Space

In the Shadow of an Industrial Landscape

Hidden potentials, falsified views, overbuilt history.

The Ruhr area is constantly changing.

It is important to question this change and to draw attention to methods that incorporate the past.

Intro

Philipp Valente researches on the aesthetics of the industrial landscape. The materiality and structure of industrial buildings have always attracted and inspired architects and photographers. His work attempts to explore these architectural means and specify their characteristic qualities. It is not just a matter of identifying or preserving these structures but of updating and translating them to the present day in a coherent way. It is about questioning capitalist development of regional structural transformation and developing bold ideas that will effect change

Ruhr

An Archaeological Insight from Erieta Attali

The first real encounter with the coal mining sites in Ruhr took place during the Fall 2020. Although I already knew many of the locations since they are connected to the history of architectural photography, I was extremely surprised and fascinated when I finally found myself there; imagery can never substitute in-situ experience. Despite having spent only four days photographing some of the coal mining sites and streetscapes in Dortmund and Bochum, I was able to get a lasting impression of the unique atmosphere of this former mining world. The original scenes of industrialization have now transformed into public places merging into the surrounding towns and taking on completely new forms. It wasn’t as these sites were standing around in the middle of nowhere. Instead, a contemporary life takes place in the immediate vicinity, which in my eyes brings together the coexistence of these two very different worlds, the past and the present: this is the new landscape of the Ruhr region. This landscape takes many different forms, whether as a park, or UNESCO heritage site-museum or even been left alone like some sort of modern archaeology.

Image Courtesy Erieta Attali
Image Courtesy Erieta Attali

I started out my career as an archaeology and landscape photographer in Greece, Italy and the UK, working in the field for over a decade. During my engagement with the photography of archaeology it was important to relate the archaeological sites to the greater landscape and communities, and to examine these under the sphere of content-context awareness. That is why this relationship between the cultural context and the presence of history in relation to life today in these post-industrial landscapes is so important. However, this contextual dimension that is rarely recognized, and much less photographed as such.

Image Courtesy Erieta Attali
Image Courtesy Erieta Attali

As a photographer of the built environment for the past three decades, my mission has been to reveal relations of man-made structures to the landscape. It is, therefore, very essential to read and understand the industrial and urban landscapes of the Ruhr area in connection with these overused lands. In the past, such places were usually captured and represented photographically from a different point of view and a strongly didactic dimension; not perceived as a landscape in coexistence but purely as having a societal role, or as typological wander, a collection of interesting and historic objects and relics. Nowadays these same sites are shifting into industrial archaeological sites, and a new type of landscape of memory.

• Data
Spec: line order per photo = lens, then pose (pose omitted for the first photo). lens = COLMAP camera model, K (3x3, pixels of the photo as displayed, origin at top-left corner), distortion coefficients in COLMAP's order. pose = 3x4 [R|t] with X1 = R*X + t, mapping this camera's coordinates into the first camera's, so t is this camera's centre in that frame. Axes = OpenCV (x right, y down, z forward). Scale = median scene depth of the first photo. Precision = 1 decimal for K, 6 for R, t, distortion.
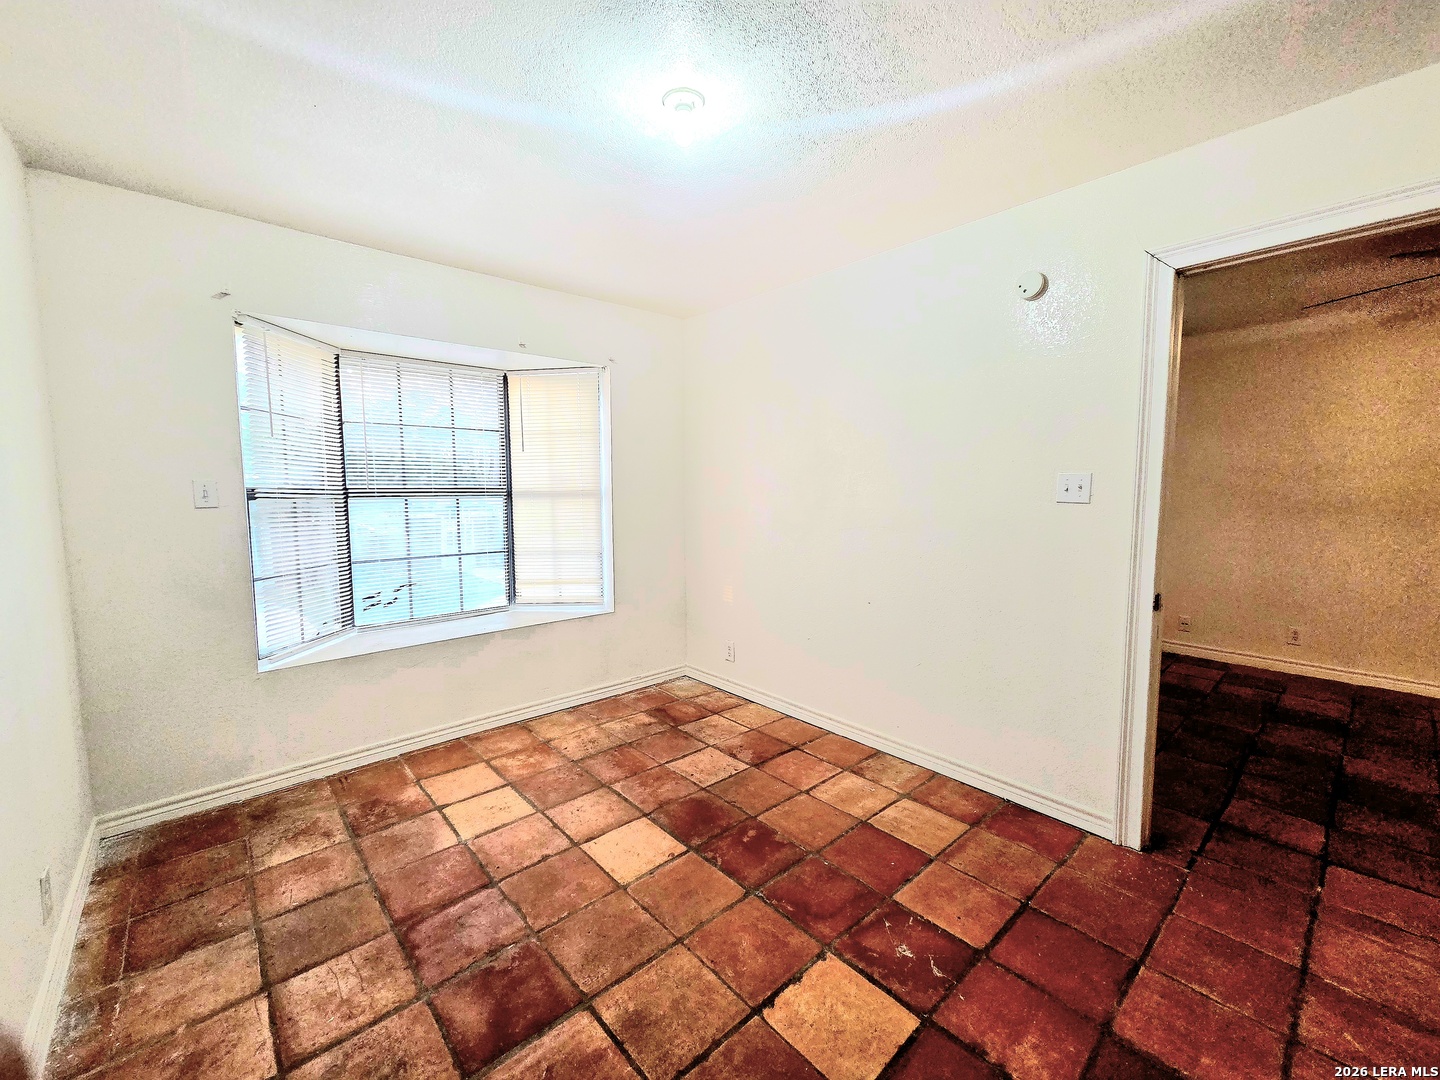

• Task description
According to the text on the Ruhr's industrial landscape, how long did Erieta Attali spend photographing coal mining sites and streetscapes in Dortmund and Bochum?

• Exercise solution
Only four days, in the fall of 2020.